• **Work task**:
From the passage on treasury and risk management below, list the areas in which smart treasury organizations want a holistic view of their risks.

The five-year anniversary of the global financial crisis is the perfect time to evaluate what has changed in finance since the fall of Lehman Brothers. One thing is certain: Every crisis that has followed has served as a stark reminder of the interconnected nature of our global financial system. For that reason, regulators around the world have begun implementing measures to improve transparency and risk mitigation, which are critical cornerstones of a new, modernized global financial system.
Smart treasury organizations are following suit, putting in place processes and tools they need to gain a holistic view of their risks across cash, debt, and investments. Risk is everywhere in treasury, and it is at the heart of why we are seeing a fundamental, transformative change in the treasury function. Over half (58.8 percent) of respondents in the Aberdeen Group's 2013 report Treasury and Risk Management: Top Financial Risks and Tools to Manage Them cited financial risks as the greatest market pressure they face today.
In the survey, Aberdeen defined “financial risks” broadly, including in the category commodity risk, counterparty risk, credit/liquidity risk, foreign exchange (FX) risk, cash location risk, cash forecast risk, operational risk, payment risk, settlement risk, sovereign risk, and reputational risk, among others. The breadth of risks within the remit of treasury is now so wide that the organization can no longer function properly if it maintains a singular focus on either cash-related or risk-related activities. Instead, treasury needs to develop a holistic perspective on risk across the enterprise. According to the Aberdeen survey, 30 percent of global companies are doing just that: They're developing the capabilities for integrated treasury and risk management.

• **The data**:

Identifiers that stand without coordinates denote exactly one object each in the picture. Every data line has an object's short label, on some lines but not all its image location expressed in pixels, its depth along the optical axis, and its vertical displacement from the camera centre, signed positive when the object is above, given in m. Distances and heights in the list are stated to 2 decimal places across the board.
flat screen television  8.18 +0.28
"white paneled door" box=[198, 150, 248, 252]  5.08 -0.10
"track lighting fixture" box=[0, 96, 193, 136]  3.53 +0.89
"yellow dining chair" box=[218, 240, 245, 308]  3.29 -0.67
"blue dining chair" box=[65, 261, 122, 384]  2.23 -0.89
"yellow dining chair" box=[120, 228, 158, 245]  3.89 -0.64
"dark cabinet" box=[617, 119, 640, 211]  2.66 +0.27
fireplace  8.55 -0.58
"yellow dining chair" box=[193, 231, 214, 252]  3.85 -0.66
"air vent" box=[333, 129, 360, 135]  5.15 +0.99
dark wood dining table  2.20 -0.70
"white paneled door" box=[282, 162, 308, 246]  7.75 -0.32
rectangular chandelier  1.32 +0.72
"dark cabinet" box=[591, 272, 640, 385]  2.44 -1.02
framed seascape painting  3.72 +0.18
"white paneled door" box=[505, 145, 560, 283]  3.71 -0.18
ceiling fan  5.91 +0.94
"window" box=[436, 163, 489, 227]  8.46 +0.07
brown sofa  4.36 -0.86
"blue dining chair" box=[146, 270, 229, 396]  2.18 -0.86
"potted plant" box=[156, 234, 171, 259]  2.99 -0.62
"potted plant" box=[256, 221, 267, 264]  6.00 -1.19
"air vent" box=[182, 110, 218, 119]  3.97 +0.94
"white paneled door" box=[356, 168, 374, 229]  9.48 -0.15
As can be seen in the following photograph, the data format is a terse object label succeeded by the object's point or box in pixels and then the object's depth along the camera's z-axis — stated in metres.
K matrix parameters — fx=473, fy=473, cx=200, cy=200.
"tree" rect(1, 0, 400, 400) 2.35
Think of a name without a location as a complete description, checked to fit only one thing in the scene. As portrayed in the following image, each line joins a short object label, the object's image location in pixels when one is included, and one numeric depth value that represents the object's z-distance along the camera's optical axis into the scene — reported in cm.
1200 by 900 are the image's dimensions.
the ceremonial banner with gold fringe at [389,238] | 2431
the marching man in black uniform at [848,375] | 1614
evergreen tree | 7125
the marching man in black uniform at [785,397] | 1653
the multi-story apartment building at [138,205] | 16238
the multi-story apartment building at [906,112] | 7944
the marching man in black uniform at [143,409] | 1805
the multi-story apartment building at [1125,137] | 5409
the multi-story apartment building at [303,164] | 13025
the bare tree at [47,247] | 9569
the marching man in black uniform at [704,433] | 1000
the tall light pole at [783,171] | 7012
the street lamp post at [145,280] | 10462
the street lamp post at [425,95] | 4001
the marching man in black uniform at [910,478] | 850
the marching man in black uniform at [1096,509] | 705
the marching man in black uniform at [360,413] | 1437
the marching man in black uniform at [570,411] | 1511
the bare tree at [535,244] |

• **Response to the exercise**:
Cash, debt, and investments.